Industry-funded item of the week: artificial sweeteners
Hand Cardullo writes in Forbes: 87% Of Sweetened Products Contain Added Sugars Only, Study Finds.
That seemed interesting. But then I got to the sub-headline: New Georgetown University report cites need for more low- and no-calorie sweeteners.
As public health officials clamor to remove added sugars from food and beverage products, a new study published by the Georgetown University Business for Impact Center signals that there is much heavy lifing ahead (full disclosure: I served as an author of the paper). The report noted that added sugars dominate products containing sweeteners, with 87% of items formulated this way. Only 8% of sweetened items contain low- or no-calorie sweeteners (LNCS) only, with 5% consisting of a combination of the two. The paper concluded that increased use of LNCS was necessary to eliminate meaningful amounts of added sugars and that LNCS offered effective and safe ways to do so.

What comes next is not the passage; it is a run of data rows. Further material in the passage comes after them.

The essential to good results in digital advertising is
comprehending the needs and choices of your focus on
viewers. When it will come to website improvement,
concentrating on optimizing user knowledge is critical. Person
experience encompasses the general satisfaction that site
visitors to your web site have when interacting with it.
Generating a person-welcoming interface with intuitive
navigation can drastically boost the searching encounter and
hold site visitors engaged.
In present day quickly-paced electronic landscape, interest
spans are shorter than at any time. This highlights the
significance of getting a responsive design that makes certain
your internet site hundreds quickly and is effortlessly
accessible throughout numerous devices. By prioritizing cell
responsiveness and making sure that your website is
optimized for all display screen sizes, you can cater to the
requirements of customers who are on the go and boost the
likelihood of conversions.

Cardullo says: “Here are some things to consider:
- If public health organizations want to achieve their added sugar reduction goals, they must step up and communicate the efficacy and safety of LNCS in helping consumers manage and lose weight. This will go a long way in helping to clear up consumer confusion.

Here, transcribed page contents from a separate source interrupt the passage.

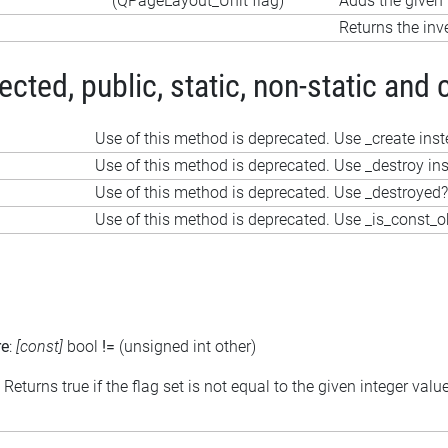
(QPageLayout_Unit flag)
Adds the given f
Returns the inve
ted, public, static, non-static and 
Use of this method is deprecated. Use _create ins
Use of this method is deprecated. Use _destroy in
Use of this method is deprecated. Use _destroyed?
Use of this method is deprecated. Use _is_const_o
re
:
[const]
bool
!=
(unsigned int other)
: Returns true if the flag set is not equal to the given integer valu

- The evidence suggests that the public health community must use only the best studies to advance firm points of view on the use of LNCS.
- To help reduce added sugars, food and beverage companies should incorporate LNCS into more of their products.”
Really? My usual question: Who paid for this?
The funder: “Funding for this paper was provided by the Calorie Control Council” [an international association representing the low- and reduced-calorie food and beverage industry].
Comment: Here is one of the figures from the paper.
This shows that 24% of added sugars come from sugar-sweetened beverages, and another 19% come from desserts and snacks.
Cutting down on both is a good idea on its own, and one that does not require the addition or substitution of artificial sweetneners.